### DATA
========================================================================
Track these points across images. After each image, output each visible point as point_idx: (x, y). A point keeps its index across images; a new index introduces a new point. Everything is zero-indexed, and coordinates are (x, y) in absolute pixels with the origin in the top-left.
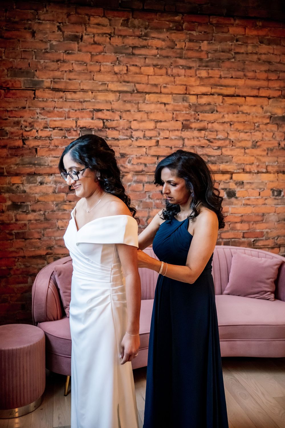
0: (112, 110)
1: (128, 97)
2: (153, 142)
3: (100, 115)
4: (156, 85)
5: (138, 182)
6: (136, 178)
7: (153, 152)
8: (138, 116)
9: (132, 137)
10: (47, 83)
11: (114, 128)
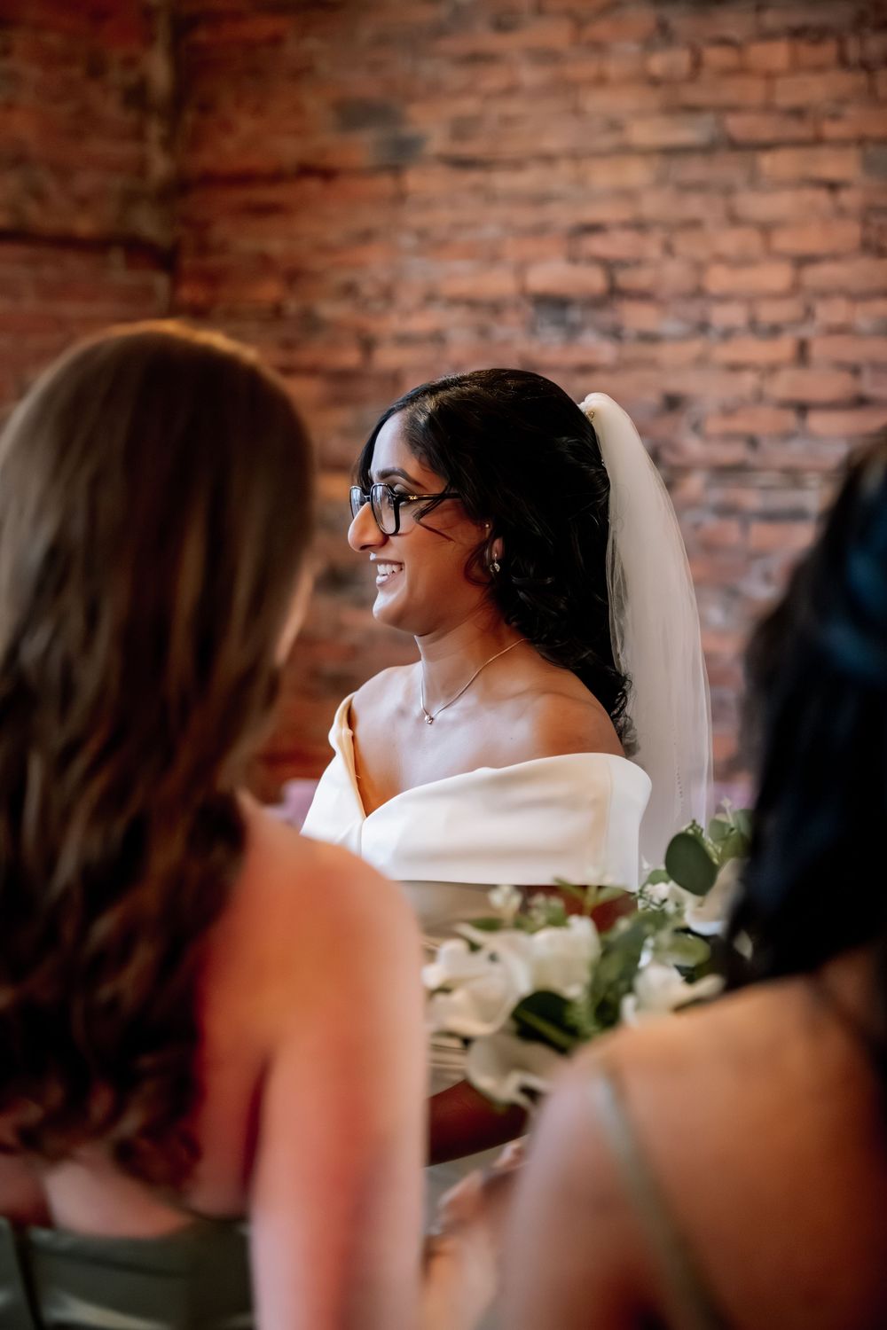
0: (639, 226)
1: (695, 170)
2: (784, 348)
3: (597, 245)
4: (798, 113)
5: (727, 511)
6: (717, 495)
7: (783, 386)
8: (729, 241)
9: (703, 327)
10: (438, 141)
11: (644, 296)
========================================================================
### THE TASK
The required output is the lines from the one containing "0: (112, 110)" through the end of the data, printed exactly, with no pictures.

### REPLY
0: (112, 110)
1: (128, 97)
2: (153, 142)
3: (100, 115)
4: (156, 85)
5: (138, 182)
6: (136, 178)
7: (153, 152)
8: (138, 116)
9: (132, 137)
10: (47, 83)
11: (114, 128)
0: (639, 226)
1: (695, 170)
2: (784, 348)
3: (597, 245)
4: (798, 113)
5: (727, 511)
6: (717, 495)
7: (783, 386)
8: (729, 241)
9: (703, 327)
10: (438, 141)
11: (644, 296)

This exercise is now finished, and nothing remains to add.